Friday, May 05, 2006

Review: Word to Caesar by Geoffrey Trease

original copyright 1955 Reprint 2005,, 274 pp. softcover

reviewed by Elizabeth Yank

If you or your children only pick books by their action-packed covers, depicting the tense drama of soldiers engaged in battles, you might be missing out on some fantastic stories, including Word to Caesar. Although the cover appears rather ordinary (plain purple with an inset of an Ancient Roman, marble relief), once the reader cracks open the book, the excitement is non-stop. Trease is a master storyteller, ending each chapter with a cliffhanger, urging the reader on.

Set during Imperial Rome, Paul, a young boy, flees for his life when barbarians raid the Roman camp his father commands in Northern England. Wounded, exhausted, and orphaned, he barely makes it on the last boat leaving a nearby harbor. With the help of Lucius Fabius Severus, a Roman exile, he begins a new life. Out of gratitude for Severus helping save his life, Paul wants to reinstate Severus’ good name. But he must travel the length of the Roman Empire to do so, escape the clutches of wily villains, and speak with the Emperor Hadrian. Will he be able to accomplish such an insurmountable task? Urged on by the memory of his father’s high standards of conduct, Paul does not give up hope and always seeks to perform the noble action, even if it means risking his own life.

Although the main character is a boy, girls will enjoy this fast-paced adventure as well, especially when Severus’ daughter joins in the mission to clear her father’s name. A real –page-turner, both my son and I polished it off in a few days. We liked it so much, that my husband read it to the rest of the children. They too clamored to read another chapter and another.

More than a thrill-a-minute story, the reader learns a bit of Ancient Roman history, putting on flesh to those crumbing ruins. While the characters (except for Hadrian) are fictitious, the places in this story are real. A tourist can visit the remains of the Roman camp of Hardknot, as well as Bath and Ravenglass. In Italy, the farm in the Sabine Hills also still exists. During this time in history, the Roman Empire, for the most part, was peacefully united. Much of the every day life portrayed in the story was typical.

For those who would like to incorporate this book into their schoolwork, at the end of each chapter are discussion and comprehension questions, designed to get the reader to think inside the author’s head as well as think about the historical setting. There are also suggestions for essays. I particularly like the idea of tracing Paul’s trip from England to his final destination. This edition also includes maps, a picture of a bust of Hadrian, a picture of Hadrian’s tomb, historical notes, and a glossary with explanatory notes.

Character formation comes in many forms. Children need to read their catechism, see moral actions performed by those around them, and read the lives of the saints.

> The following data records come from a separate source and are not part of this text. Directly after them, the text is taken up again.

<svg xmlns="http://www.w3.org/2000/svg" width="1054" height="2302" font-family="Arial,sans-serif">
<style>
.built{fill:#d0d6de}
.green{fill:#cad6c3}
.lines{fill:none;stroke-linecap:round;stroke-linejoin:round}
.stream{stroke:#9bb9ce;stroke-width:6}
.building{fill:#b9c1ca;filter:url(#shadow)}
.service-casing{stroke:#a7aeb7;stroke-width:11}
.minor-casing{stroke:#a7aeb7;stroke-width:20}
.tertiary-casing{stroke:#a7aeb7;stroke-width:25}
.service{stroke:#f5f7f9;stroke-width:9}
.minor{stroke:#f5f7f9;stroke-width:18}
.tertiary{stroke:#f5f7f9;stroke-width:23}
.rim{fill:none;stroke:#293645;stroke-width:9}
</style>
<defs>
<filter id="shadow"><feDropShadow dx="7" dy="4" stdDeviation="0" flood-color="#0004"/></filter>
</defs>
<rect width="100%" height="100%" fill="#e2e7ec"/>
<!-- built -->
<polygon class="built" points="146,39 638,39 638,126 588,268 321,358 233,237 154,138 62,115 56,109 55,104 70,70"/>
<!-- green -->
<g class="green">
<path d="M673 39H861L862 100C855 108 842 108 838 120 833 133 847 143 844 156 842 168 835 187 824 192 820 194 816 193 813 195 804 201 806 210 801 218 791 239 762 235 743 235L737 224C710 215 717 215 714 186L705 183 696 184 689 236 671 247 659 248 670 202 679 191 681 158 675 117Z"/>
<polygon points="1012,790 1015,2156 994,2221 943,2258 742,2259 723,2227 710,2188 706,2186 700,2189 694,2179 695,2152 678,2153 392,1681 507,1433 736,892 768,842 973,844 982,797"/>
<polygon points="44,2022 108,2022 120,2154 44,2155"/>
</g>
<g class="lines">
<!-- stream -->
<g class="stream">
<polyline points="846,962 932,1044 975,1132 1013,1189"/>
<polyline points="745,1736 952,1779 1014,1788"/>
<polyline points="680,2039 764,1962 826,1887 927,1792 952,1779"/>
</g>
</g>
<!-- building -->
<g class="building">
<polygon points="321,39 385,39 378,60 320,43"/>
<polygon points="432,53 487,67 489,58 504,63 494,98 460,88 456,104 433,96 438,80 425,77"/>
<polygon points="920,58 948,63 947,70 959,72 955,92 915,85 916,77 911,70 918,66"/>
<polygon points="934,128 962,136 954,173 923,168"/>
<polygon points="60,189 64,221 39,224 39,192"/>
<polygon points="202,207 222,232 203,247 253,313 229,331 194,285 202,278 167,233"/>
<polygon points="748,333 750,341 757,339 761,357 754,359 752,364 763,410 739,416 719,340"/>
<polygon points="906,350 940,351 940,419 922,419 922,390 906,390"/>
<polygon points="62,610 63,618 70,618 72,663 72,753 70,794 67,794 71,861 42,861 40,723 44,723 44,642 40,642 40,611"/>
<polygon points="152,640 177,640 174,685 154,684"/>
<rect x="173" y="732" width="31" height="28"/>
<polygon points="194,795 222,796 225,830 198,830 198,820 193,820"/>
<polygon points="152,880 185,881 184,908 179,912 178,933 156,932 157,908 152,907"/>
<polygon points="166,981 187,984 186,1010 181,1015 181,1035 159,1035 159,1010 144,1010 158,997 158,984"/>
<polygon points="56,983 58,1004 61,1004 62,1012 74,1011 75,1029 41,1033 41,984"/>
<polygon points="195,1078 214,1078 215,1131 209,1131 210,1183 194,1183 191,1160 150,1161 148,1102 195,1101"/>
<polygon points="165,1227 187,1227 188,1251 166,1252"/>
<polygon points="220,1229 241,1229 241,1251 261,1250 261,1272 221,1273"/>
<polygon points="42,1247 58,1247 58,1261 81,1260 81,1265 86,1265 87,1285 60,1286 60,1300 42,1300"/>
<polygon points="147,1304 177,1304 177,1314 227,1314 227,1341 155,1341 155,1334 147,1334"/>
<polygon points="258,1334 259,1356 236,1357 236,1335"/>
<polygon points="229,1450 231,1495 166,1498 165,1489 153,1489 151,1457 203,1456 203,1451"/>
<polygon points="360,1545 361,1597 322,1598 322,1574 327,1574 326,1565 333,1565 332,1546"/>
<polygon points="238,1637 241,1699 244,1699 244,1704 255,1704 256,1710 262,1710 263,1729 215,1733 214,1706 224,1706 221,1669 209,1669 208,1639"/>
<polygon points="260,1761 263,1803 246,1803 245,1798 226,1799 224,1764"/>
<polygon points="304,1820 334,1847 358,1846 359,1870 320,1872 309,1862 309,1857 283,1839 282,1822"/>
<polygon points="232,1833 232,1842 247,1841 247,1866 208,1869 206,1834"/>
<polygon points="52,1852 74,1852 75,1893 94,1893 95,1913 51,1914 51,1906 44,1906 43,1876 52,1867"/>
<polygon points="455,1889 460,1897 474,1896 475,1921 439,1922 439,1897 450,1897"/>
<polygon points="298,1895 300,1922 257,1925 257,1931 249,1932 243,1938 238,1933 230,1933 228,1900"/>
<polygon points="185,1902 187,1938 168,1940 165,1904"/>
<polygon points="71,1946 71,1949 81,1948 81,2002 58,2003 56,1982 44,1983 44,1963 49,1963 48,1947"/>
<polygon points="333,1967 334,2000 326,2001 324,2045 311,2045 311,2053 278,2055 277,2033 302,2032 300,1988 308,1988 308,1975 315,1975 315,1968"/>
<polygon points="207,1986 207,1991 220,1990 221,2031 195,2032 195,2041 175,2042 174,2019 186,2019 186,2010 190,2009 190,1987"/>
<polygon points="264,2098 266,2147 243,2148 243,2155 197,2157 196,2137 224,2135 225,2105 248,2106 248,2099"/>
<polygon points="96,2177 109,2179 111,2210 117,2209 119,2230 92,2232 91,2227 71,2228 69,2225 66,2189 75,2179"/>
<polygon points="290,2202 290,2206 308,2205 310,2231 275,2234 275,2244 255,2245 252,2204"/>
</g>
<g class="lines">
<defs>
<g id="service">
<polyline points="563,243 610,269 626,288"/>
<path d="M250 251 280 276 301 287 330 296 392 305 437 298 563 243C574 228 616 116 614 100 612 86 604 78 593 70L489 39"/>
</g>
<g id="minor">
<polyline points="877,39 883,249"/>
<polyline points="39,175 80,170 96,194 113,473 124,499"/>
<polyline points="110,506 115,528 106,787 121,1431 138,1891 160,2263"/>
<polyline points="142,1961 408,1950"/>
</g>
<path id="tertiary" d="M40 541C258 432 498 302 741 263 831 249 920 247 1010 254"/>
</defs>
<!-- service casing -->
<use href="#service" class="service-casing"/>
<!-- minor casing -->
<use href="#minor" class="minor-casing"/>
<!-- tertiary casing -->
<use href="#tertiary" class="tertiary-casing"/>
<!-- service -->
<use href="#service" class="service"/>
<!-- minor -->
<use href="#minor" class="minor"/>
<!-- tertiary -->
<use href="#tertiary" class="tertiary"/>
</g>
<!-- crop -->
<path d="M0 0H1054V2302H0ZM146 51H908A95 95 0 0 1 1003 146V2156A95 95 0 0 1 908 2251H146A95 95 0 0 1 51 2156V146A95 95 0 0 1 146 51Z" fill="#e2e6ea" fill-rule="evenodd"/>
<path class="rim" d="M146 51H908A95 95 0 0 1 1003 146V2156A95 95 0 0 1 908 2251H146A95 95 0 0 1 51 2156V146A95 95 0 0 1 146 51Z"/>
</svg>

In addition to all this, good works of fiction expose children to honorable characters striving to do the right thing even as other characters, in sharp contrast, are carrying out their evil misdeeds. Good fiction mimics life. What better way to expose children to admirable virtues than by reading Word to Caesar, a fast-paced, thrill-a-minute page-turner, where Paul, a young boy, suffers trials and tribulations, yet remains a true hero performing noble deeds. The absorbing, suspenseful plot is sure to capture your children’s attention and leave them wanting more.